Words for dwelling / settlement / town in Celtic languages.
|Proto-Celtic||*trebā = dwelling|
|Gaulish||Atrebates = name of a tribe|
|Old Irish (Goídelc)||treb = house, farm; household; tribe|
|Irish (Gaeilge)||treibh [ˈtʲɾʲɛv] = house, homestead, farmstead; household, family; tribe, race|
|Scottish Gaelic (Gàidhlig)||treabh [tro] = farming village
treubh [treːv] = tribe
|Proto-Brythonic||*treβ [ˈtrɛːβ] = town, settlement|
|Middle Welsh (Kymraec)||tref [ˈtrɛːβ] = town, settlement|
|Welsh (Cymraeg)||tre(f) [treːv] = town; town centre; dwelling(-place), habitation, residence, home; house (and surrounding land), homestead, farm, estate, cluster of houses; township; tribe|
|Cornish (Kernewek)||trev [trɛ:v /tre:v] = farmsteads (singular: treven)|
|Old Breton||treff = town, settlement|
|Breton (Brezhoneg)||trev = town|
From the Proto-Indo-European *treb- (dwelling, settlement) [source].

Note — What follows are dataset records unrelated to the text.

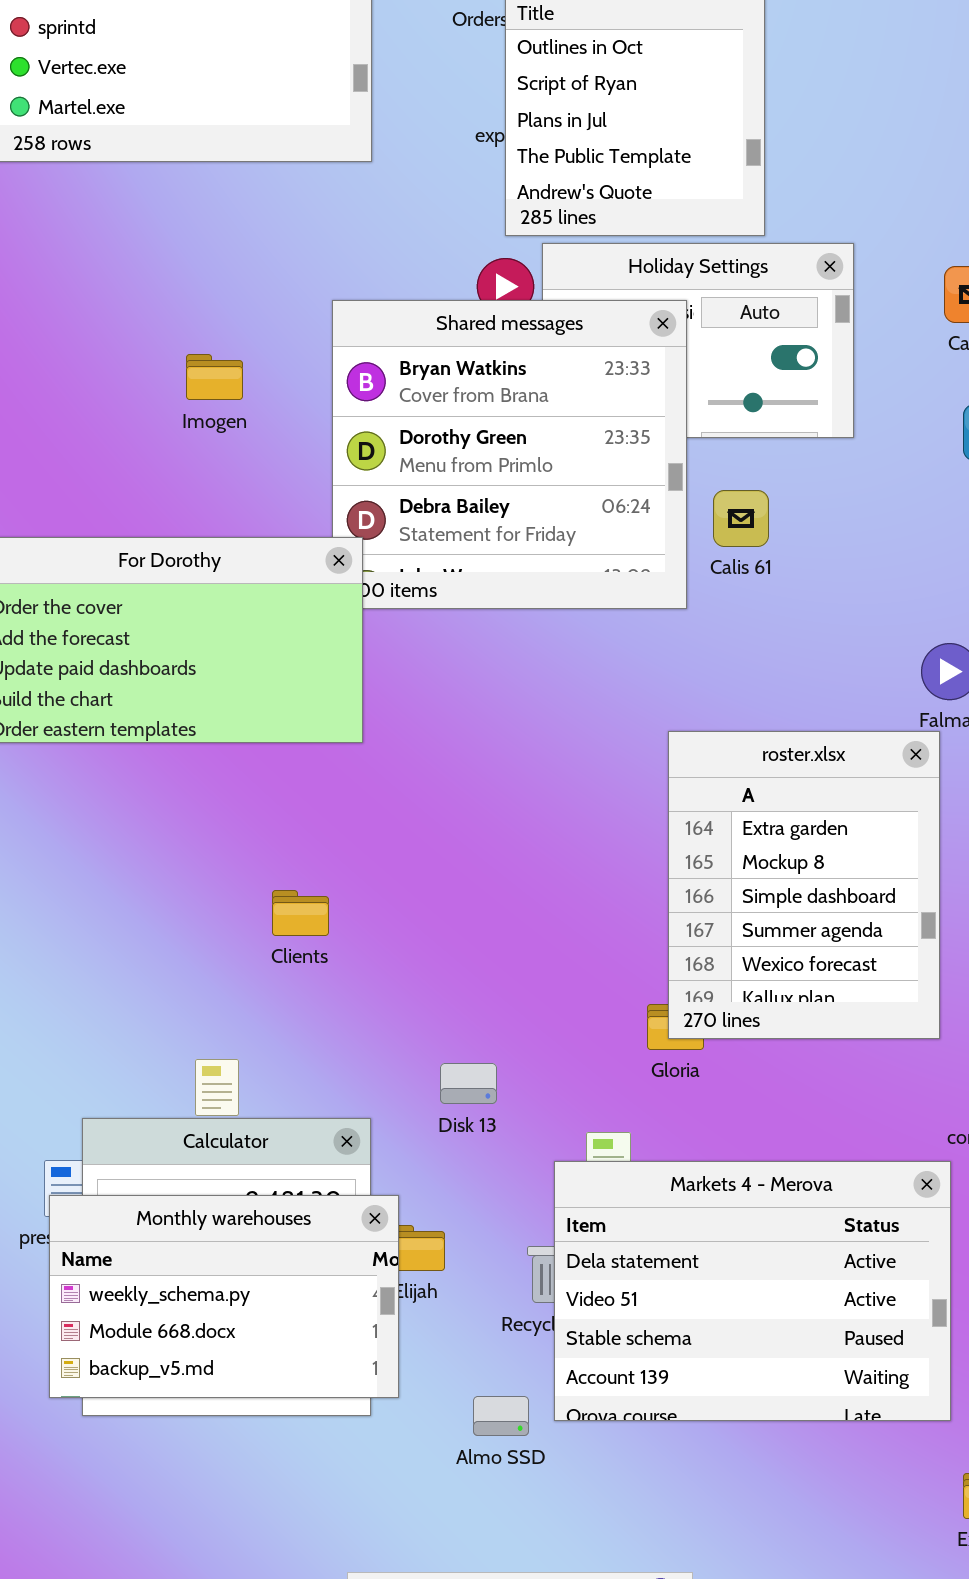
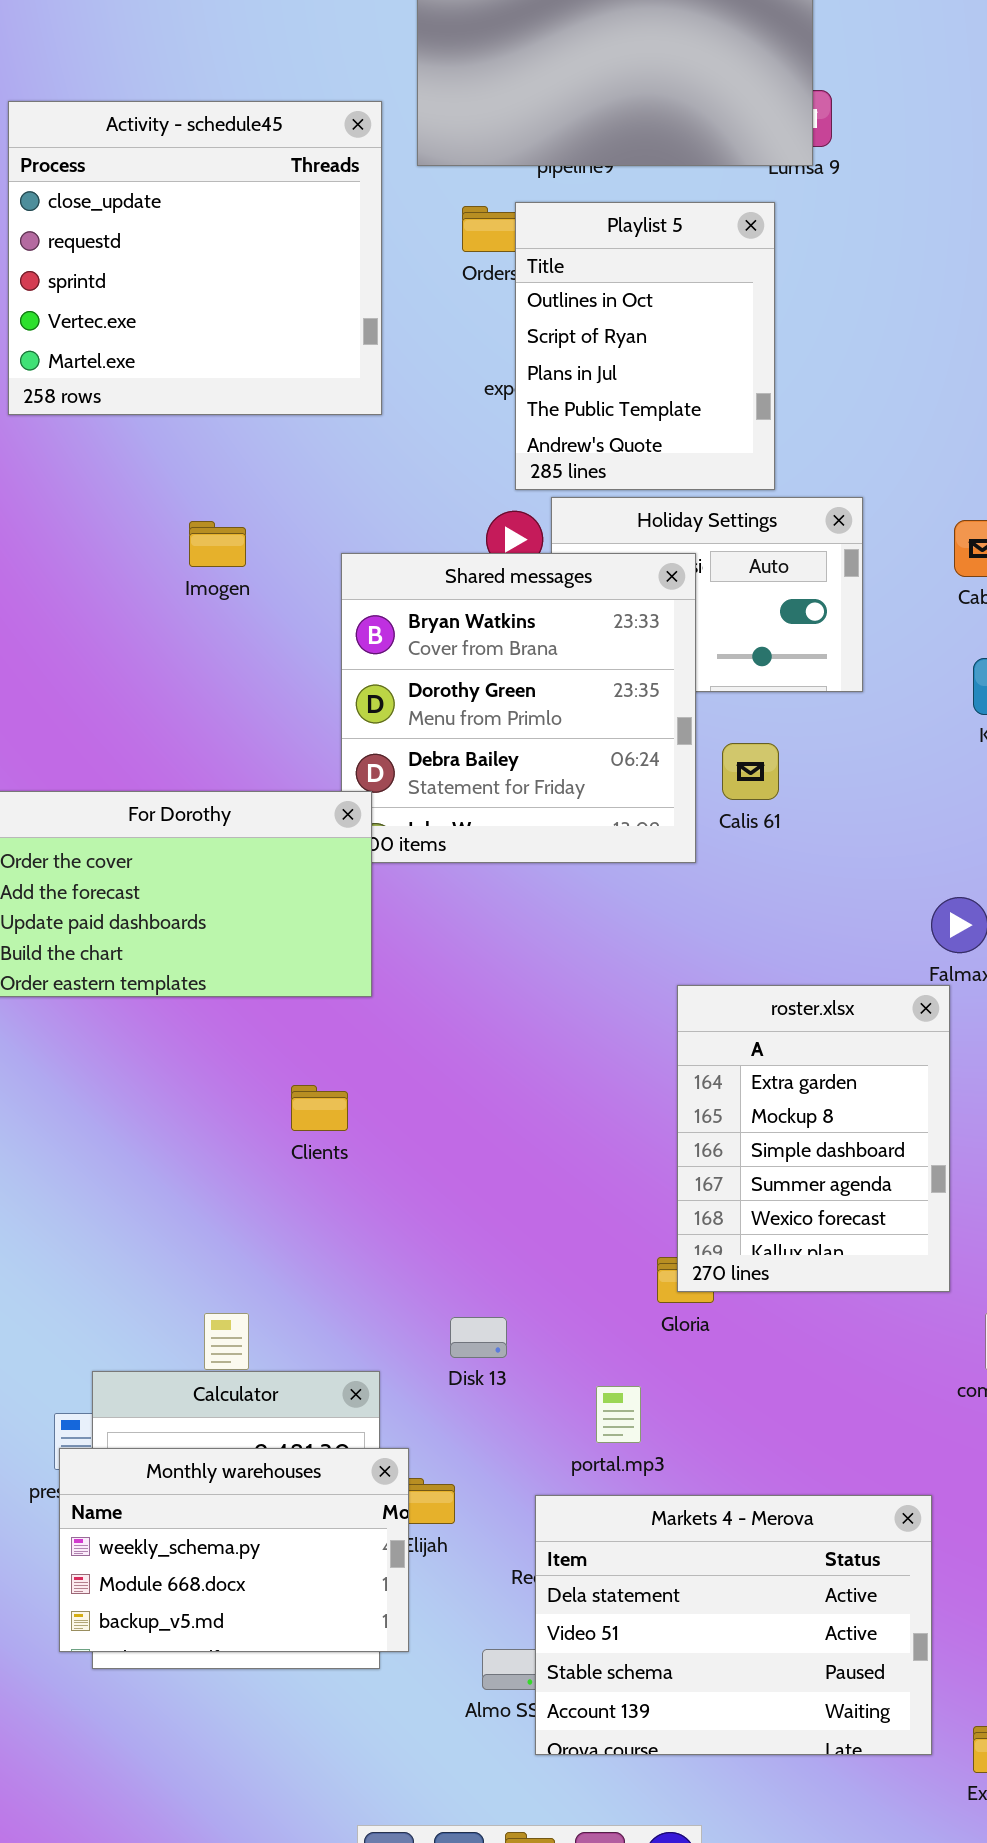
Imogen: [186,354,243,400] -> [189,521,246,567], moved
Clients: [272,890,329,936] -> [291,1085,348,1131], moved
Markets 4 - Merova: [554,1161,951,1421] -> [535,1495,932,1755], moved

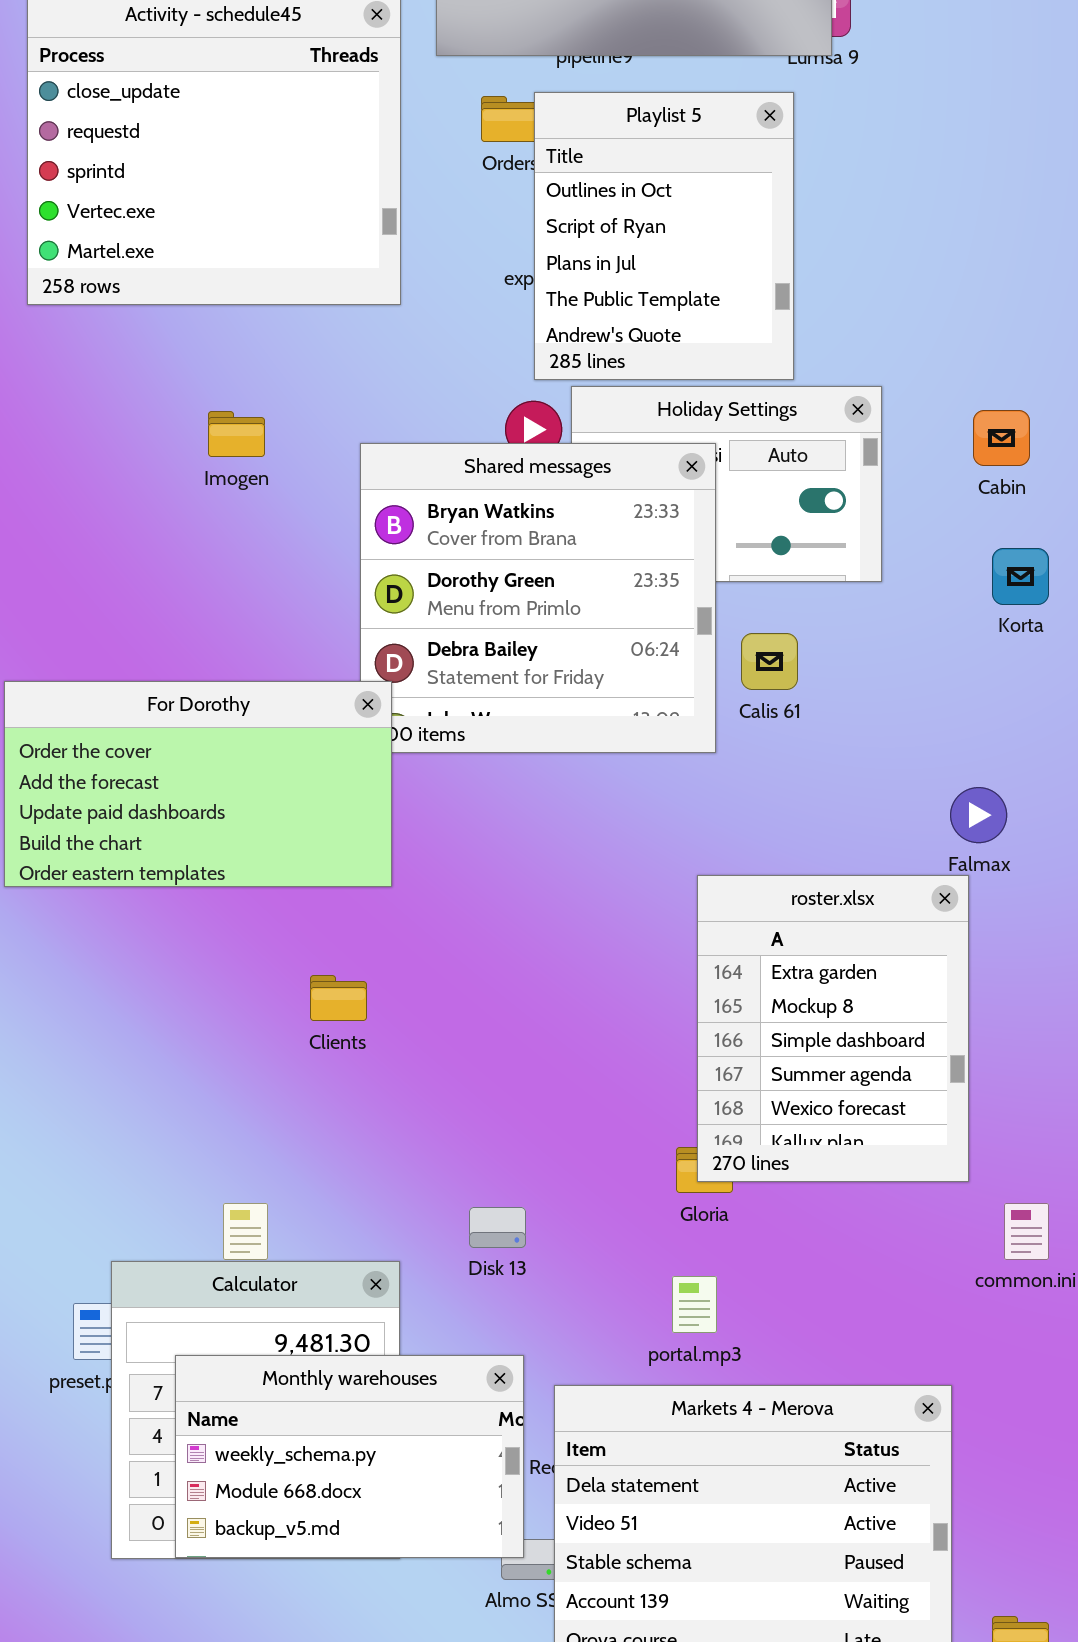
portal.mp3: [596,1386,641,1443] -> [672,1276,717,1333], moved
Monthly warehouses: [59,1448,409,1652] -> [175,1355,524,1558], moved

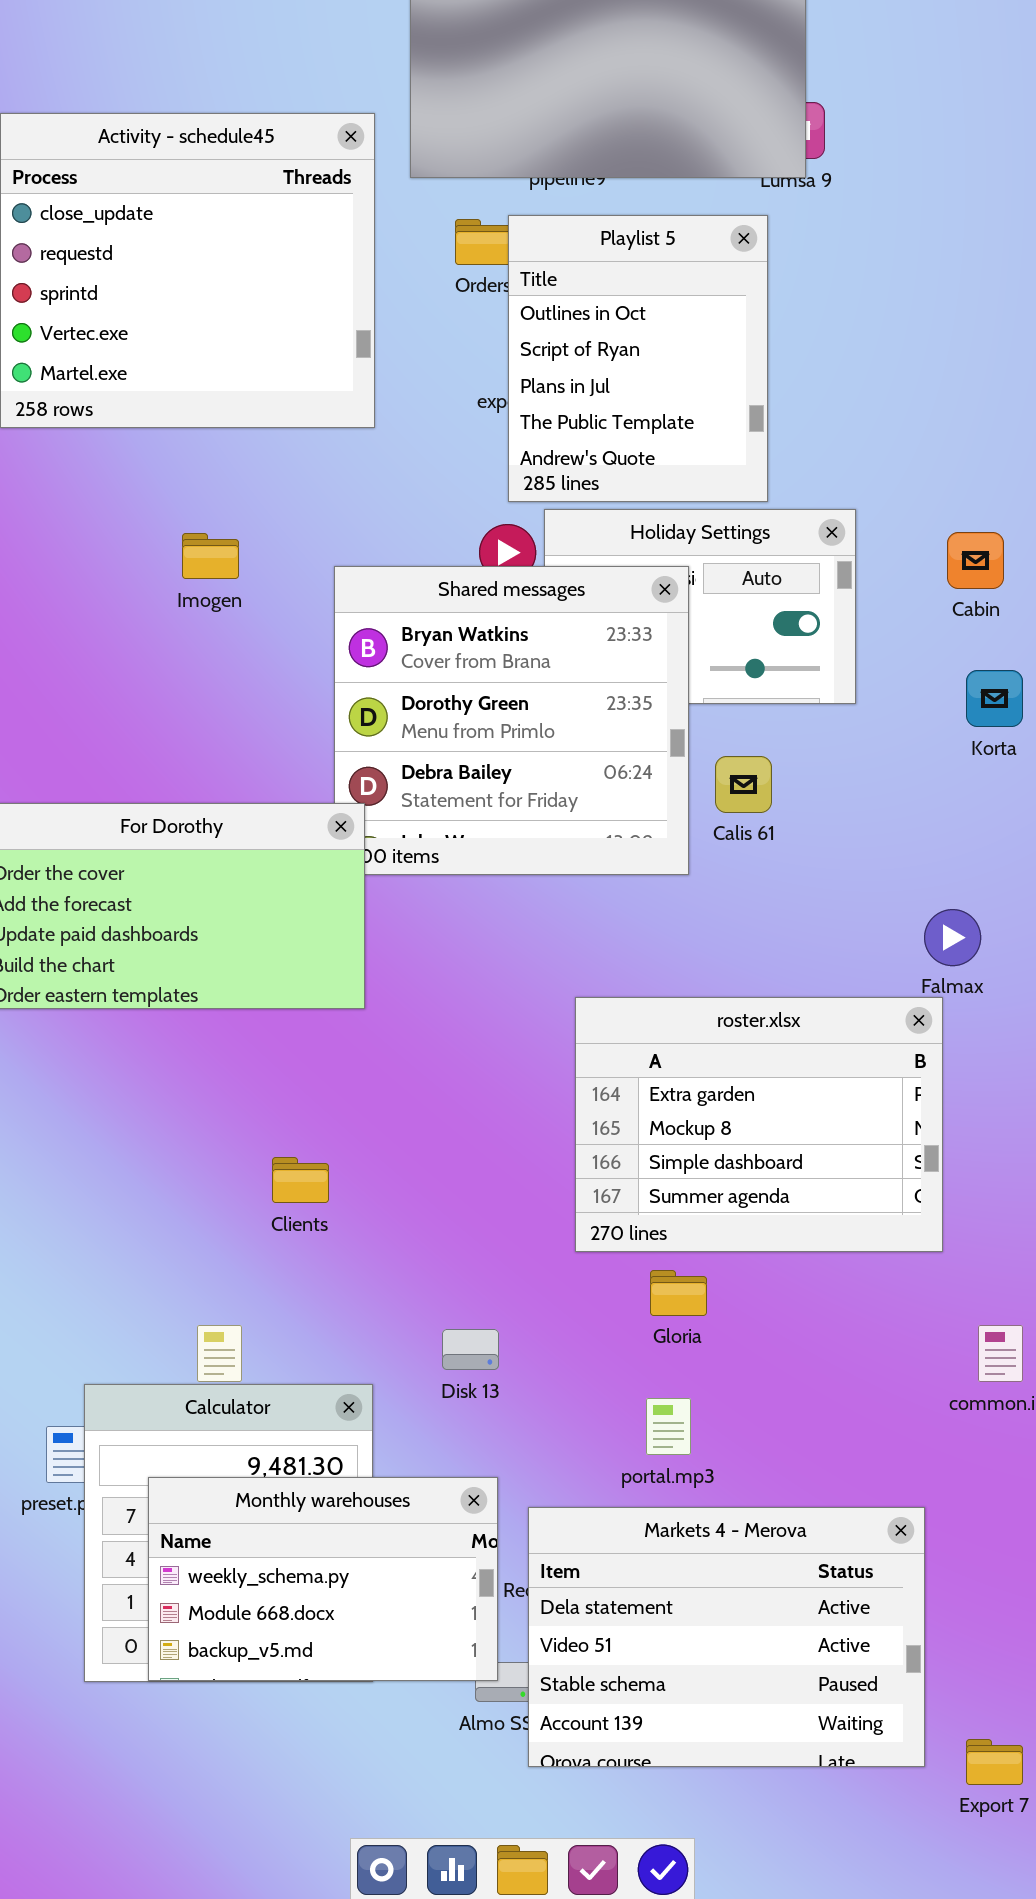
roster.xlsx: [697,875,969,1182] -> [575,997,943,1252], resized
Clients: [310,975,367,1021] -> [272,1157,329,1203], moved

This is also the root of the archaic English word thorp(e) (a group of houses standing together in the country; a hamlet; a village), which appears in place names such as Milnthorpe and Scunthorpe.
Related words in other languages include German Dorf (hamlet, village, town), Danish torp (village), Swedish torp (farm, cottage, croft), Icelandic þorp (village, farm), and Albanian trevë (country, region, village) [source].
Words marked with a * are reconstructions.